§ WHAT IS ASKED
Begin at the line that has "text Allora il piccolo d'Elefante abbassò" and stop after the line that has "text Il piccolo". Rewrite those records with "piccino" changed to "bambino" and nothing else altered.

§ GIVEN RECORDS
---+---

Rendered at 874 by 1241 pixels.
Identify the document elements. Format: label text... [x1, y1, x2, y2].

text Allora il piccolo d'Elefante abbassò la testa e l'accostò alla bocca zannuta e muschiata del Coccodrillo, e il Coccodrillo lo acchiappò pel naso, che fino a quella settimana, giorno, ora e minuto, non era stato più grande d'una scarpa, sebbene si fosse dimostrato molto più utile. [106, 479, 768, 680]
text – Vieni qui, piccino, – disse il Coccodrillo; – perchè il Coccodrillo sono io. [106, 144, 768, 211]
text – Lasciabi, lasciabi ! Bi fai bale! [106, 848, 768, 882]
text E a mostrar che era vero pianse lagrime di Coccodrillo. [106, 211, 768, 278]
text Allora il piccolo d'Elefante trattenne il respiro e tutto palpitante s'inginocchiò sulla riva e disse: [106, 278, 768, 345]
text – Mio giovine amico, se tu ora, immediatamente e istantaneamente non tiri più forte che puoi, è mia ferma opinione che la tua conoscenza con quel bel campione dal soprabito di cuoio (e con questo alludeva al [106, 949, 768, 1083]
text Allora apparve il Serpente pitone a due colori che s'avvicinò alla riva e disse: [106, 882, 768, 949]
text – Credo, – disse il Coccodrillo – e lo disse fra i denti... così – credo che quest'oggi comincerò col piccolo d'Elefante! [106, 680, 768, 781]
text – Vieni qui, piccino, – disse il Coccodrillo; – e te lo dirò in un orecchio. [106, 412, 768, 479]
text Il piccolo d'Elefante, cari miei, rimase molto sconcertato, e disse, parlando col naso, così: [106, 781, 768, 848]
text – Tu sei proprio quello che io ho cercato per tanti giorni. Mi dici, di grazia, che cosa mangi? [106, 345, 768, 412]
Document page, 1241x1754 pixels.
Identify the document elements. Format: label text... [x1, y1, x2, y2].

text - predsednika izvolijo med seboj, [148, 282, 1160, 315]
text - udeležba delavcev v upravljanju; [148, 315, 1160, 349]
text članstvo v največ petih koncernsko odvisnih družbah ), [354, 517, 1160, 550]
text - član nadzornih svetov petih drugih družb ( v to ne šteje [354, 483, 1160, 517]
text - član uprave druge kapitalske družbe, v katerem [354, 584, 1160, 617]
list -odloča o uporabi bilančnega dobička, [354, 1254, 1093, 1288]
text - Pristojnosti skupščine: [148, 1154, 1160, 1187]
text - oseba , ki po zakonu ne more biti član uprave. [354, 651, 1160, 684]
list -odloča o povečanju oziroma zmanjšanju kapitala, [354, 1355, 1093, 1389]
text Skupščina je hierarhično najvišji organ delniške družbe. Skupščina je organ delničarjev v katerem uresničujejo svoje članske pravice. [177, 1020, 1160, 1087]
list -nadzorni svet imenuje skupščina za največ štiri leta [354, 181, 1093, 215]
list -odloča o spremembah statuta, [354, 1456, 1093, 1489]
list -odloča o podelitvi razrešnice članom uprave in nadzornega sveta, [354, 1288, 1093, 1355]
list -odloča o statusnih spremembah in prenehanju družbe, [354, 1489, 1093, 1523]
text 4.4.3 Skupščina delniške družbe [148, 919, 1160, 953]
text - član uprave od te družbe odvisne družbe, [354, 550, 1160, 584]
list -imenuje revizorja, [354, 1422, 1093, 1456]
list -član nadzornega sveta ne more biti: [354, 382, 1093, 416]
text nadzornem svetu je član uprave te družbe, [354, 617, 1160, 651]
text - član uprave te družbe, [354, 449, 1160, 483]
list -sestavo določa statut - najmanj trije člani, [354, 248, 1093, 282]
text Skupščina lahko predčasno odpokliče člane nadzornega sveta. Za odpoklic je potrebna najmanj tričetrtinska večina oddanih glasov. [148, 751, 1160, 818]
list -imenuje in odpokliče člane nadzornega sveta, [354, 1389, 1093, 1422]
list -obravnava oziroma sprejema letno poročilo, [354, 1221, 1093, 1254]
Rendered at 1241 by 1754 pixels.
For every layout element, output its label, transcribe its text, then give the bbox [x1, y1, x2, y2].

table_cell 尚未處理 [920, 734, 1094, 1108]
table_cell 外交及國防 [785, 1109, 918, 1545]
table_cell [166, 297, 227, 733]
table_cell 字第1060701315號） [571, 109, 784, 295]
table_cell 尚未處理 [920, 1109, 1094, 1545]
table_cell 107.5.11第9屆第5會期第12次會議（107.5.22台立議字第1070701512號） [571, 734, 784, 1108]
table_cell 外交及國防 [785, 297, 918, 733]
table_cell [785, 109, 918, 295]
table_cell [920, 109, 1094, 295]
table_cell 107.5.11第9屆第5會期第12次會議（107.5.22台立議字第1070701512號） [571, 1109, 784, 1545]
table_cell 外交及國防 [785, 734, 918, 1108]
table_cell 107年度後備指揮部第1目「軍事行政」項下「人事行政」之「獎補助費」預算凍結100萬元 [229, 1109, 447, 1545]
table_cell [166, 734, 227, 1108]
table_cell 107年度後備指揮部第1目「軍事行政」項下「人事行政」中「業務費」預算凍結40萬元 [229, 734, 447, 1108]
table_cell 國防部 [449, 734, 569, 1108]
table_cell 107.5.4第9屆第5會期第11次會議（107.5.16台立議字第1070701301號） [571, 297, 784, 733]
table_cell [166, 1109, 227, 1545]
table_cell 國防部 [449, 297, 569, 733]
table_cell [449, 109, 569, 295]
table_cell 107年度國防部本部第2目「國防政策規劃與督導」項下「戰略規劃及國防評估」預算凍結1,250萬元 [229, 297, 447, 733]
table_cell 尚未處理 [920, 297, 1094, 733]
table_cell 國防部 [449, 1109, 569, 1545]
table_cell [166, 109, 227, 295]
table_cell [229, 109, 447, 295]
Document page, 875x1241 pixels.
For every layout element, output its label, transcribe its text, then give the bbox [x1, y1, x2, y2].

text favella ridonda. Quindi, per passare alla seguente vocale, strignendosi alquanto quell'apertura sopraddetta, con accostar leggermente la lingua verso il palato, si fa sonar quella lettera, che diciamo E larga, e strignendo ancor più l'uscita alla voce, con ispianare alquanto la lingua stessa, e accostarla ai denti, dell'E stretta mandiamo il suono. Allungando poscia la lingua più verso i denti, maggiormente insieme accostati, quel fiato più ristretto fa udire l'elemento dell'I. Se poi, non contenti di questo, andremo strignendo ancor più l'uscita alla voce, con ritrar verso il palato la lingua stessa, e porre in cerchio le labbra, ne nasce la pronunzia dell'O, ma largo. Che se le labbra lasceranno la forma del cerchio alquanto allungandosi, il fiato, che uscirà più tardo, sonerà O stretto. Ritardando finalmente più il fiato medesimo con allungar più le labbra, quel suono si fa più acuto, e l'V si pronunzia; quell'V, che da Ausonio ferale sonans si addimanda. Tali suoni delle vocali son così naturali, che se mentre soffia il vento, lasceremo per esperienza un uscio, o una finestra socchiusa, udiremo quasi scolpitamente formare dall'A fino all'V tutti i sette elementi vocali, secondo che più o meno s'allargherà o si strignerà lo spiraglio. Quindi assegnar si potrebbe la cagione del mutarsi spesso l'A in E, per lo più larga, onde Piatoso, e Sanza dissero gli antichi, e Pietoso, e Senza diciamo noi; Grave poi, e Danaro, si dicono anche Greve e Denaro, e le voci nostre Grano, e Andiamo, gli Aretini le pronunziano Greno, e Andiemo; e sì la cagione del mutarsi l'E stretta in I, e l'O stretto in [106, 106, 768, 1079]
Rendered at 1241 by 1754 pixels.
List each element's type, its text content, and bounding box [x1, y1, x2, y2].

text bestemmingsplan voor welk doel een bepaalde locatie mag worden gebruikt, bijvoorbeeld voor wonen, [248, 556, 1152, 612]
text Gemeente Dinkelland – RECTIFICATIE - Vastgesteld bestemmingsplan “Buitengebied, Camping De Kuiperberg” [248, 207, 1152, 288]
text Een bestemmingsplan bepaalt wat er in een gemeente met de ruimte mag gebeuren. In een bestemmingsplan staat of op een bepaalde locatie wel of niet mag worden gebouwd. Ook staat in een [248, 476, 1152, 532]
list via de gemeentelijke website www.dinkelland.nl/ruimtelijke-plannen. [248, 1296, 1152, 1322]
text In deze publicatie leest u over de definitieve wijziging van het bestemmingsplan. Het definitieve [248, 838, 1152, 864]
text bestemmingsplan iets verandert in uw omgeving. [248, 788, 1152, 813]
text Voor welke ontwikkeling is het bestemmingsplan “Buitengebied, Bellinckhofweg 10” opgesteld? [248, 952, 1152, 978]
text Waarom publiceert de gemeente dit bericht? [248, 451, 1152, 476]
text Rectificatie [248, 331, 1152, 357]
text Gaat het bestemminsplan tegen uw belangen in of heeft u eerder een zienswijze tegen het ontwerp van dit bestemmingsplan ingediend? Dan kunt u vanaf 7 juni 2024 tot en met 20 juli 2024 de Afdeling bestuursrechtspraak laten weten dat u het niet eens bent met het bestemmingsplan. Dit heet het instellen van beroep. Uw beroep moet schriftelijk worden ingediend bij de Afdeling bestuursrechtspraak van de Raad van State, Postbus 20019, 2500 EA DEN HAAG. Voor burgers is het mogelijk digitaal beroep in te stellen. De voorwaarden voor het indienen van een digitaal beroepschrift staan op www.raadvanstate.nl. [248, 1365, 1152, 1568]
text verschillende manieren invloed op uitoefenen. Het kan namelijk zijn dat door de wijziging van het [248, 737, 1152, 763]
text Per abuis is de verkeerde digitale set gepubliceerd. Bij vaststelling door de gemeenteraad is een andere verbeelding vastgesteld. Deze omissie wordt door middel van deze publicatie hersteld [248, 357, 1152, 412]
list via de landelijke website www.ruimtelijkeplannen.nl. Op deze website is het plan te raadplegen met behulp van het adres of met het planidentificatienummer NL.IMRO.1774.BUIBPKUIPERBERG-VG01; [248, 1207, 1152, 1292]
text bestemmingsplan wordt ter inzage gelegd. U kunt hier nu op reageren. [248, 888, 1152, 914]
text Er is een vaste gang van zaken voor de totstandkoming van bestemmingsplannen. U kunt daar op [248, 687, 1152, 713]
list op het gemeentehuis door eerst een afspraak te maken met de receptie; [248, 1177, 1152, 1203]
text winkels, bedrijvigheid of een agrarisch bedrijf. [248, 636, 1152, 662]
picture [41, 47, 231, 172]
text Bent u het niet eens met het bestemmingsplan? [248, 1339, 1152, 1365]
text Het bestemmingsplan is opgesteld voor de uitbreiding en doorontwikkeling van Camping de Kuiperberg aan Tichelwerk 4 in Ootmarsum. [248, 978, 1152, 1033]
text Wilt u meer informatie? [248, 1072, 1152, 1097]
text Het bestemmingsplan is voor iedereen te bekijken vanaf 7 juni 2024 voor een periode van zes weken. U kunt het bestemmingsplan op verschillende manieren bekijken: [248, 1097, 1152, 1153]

---+---

§ TASK RESPONSE
text Allora il piccolo d'Elefante abbassò la testa e l'accostò alla bocca zannuta e muschiata del Coccodrillo, e il Coccodrillo lo acchiappò pel naso, che fino a quella settimana, giorno, ora e minuto, non era stato più grande d'una scarpa, sebbene si fosse dimostrato molto più utile. [106, 479, 768, 680]
text – Vieni qui, bambino, – disse il Coccodrillo; – perchè il Coccodrillo sono io. [106, 144, 768, 211]
text – Lasciabi, lasciabi ! Bi fai bale! [106, 848, 768, 882]
text E a mostrar che era vero pianse lagrime di Coccodrillo. [106, 211, 768, 278]
text Allora il piccolo d'Elefante trattenne il respiro e tutto palpitante s'inginocchiò sulla riva e disse: [106, 278, 768, 345]
text – Mio giovine amico, se tu ora, immediatamente e istantaneamente non tiri più forte che puoi, è mia ferma opinione che la tua conoscenza con quel bel campione dal soprabito di cuoio (e con questo alludeva al [106, 949, 768, 1083]
text Allora apparve il Serpente pitone a due colori che s'avvicinò alla riva e disse: [106, 882, 768, 949]
text – Credo, – disse il Coccodrillo – e lo disse fra i denti... così – credo che quest'oggi comincerò col piccolo d'Elefante! [106, 680, 768, 781]
text – Vieni qui, bambino, – disse il Coccodrillo; – e te lo dirò in un orecchio. [106, 412, 768, 479]
text Il piccolo d'Elefante, cari miei, rimase molto sconcertato, e disse, parlando col naso, così: [106, 781, 768, 848]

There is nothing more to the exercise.